§ **PROBLEM STATEMENT**
Please write out every line from the one containing "Document page, 1754x1097 pixels." down to the one containing "title Synoniemen [76, 0, 1565, 208]", both included, and reproduce each exactly as it appears.

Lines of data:
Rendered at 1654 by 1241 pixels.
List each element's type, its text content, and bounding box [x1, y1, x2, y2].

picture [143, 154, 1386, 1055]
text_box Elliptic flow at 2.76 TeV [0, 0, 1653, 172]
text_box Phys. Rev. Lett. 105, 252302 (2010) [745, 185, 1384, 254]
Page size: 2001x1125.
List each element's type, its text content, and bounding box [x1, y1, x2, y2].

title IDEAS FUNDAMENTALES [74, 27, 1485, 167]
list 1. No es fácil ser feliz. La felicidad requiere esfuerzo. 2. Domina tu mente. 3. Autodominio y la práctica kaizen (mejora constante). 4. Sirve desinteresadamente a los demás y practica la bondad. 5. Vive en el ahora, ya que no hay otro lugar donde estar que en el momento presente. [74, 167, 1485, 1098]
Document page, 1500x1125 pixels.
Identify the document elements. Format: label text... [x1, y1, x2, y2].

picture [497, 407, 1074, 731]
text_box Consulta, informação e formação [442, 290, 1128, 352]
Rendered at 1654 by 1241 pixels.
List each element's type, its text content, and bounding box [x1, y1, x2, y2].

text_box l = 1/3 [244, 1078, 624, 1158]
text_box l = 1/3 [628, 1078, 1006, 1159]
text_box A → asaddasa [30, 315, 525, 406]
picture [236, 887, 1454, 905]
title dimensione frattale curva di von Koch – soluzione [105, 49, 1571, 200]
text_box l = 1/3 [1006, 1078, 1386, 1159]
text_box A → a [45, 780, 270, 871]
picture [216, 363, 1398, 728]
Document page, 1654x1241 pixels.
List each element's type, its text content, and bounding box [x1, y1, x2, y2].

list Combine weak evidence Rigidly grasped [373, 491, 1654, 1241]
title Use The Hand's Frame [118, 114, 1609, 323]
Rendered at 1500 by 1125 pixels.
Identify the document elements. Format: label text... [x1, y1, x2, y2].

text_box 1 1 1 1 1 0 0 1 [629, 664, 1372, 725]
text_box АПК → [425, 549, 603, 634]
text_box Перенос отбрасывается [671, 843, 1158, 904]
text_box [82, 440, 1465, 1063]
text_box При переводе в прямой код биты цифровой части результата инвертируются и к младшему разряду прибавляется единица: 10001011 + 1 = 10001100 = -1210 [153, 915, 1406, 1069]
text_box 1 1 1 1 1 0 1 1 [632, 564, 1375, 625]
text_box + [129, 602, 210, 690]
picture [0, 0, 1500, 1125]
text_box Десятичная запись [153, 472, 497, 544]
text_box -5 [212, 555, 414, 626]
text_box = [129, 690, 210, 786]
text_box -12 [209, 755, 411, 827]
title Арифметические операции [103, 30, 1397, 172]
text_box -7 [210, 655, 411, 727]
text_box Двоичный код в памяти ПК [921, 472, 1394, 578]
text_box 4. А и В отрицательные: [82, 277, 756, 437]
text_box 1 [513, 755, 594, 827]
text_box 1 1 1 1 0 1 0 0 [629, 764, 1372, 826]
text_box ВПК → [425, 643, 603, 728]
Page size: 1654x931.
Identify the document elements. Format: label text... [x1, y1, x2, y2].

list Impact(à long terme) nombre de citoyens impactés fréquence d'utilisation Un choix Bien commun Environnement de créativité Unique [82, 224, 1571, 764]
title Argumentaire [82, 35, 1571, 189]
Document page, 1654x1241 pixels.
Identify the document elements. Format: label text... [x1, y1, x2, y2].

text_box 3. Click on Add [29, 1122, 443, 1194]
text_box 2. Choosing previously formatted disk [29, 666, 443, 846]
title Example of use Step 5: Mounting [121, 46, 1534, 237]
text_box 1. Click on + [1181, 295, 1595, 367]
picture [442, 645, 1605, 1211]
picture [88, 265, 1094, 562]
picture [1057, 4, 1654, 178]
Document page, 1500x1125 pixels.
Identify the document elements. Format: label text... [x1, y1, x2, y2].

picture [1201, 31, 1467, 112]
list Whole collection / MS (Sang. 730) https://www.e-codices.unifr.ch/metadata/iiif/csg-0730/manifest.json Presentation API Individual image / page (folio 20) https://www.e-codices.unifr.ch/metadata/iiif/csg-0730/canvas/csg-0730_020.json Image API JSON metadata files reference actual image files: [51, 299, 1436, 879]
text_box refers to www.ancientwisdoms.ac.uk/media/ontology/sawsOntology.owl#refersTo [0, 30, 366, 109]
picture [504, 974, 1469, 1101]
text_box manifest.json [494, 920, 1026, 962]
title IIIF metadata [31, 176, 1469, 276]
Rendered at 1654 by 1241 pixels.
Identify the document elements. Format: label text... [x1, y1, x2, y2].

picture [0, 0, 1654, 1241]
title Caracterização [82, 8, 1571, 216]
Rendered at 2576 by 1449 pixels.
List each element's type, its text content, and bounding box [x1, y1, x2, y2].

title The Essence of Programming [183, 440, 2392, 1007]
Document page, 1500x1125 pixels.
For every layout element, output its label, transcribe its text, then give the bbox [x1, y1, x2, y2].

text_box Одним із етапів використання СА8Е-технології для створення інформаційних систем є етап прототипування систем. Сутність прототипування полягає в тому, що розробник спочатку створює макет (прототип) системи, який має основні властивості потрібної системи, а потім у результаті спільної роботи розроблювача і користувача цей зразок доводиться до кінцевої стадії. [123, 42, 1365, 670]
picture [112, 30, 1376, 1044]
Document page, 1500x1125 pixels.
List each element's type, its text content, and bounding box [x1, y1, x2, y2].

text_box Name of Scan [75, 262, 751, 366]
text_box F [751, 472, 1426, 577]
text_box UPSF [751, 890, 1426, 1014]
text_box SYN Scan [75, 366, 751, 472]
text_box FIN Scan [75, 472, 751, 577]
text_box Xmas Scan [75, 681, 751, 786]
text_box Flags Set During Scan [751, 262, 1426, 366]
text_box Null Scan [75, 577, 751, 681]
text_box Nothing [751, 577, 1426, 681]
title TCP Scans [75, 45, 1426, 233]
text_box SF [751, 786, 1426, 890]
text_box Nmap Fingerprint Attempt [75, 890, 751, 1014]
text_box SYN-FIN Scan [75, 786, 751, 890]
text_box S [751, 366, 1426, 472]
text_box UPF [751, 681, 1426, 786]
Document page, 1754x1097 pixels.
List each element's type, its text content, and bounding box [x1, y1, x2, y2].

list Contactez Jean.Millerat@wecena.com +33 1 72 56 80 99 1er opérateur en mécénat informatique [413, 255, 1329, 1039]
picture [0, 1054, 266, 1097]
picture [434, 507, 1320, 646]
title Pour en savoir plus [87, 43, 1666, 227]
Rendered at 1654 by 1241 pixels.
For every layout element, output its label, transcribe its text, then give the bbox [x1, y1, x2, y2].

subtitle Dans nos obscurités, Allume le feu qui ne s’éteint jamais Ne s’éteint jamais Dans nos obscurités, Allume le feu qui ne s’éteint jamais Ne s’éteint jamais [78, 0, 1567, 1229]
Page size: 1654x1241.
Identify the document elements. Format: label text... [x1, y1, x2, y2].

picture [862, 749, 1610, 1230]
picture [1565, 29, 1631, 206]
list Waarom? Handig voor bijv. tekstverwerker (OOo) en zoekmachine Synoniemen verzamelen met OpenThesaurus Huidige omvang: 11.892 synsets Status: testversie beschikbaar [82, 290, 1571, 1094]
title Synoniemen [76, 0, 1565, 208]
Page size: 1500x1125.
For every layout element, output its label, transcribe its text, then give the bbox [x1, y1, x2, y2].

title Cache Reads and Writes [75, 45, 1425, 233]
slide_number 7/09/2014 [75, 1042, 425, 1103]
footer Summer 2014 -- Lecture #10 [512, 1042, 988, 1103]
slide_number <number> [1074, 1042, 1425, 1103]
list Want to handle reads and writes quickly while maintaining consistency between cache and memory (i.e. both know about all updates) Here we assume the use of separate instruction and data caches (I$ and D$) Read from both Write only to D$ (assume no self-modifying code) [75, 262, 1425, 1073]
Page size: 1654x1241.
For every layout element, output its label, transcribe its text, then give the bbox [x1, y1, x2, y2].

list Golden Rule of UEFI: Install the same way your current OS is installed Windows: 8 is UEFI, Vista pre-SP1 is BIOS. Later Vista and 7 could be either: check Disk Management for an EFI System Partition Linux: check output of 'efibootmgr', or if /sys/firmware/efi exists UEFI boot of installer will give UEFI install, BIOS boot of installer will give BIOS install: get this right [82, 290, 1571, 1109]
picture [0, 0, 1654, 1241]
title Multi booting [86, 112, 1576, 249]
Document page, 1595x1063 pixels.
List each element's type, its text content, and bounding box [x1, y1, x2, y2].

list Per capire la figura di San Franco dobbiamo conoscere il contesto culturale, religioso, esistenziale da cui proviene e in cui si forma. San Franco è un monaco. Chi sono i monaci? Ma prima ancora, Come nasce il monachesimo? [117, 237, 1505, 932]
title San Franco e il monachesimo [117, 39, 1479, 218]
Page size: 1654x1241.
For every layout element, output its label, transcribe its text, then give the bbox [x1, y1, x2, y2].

§ **SOLUTION FOR THIS TASK**
Document page, 1754x1097 pixels.
List each element's type, its text content, and bounding box [x1, y1, x2, y2].

list Contactez Jean.Millerat@wecena.com +33 1 72 56 80 99 1er opérateur en mécénat informatique [413, 255, 1329, 1039]
picture [0, 1054, 266, 1097]
picture [434, 507, 1320, 646]
title Pour en savoir plus [87, 43, 1666, 227]
Rendered at 1654 by 1241 pixels.
For every layout element, output its label, transcribe its text, then give the bbox [x1, y1, x2, y2].

subtitle Dans nos obscurités, Allume le feu qui ne s’éteint jamais Ne s’éteint jamais Dans nos obscurités, Allume le feu qui ne s’éteint jamais Ne s’éteint jamais [78, 0, 1567, 1229]
Page size: 1654x1241.
Identify the document elements. Format: label text... [x1, y1, x2, y2].

picture [862, 749, 1610, 1230]
picture [1565, 29, 1631, 206]
list Waarom? Handig voor bijv. tekstverwerker (OOo) en zoekmachine Synoniemen verzamelen met OpenThesaurus Huidige omvang: 11.892 synsets Status: testversie beschikbaar [82, 290, 1571, 1094]
title Synoniemen [76, 0, 1565, 208]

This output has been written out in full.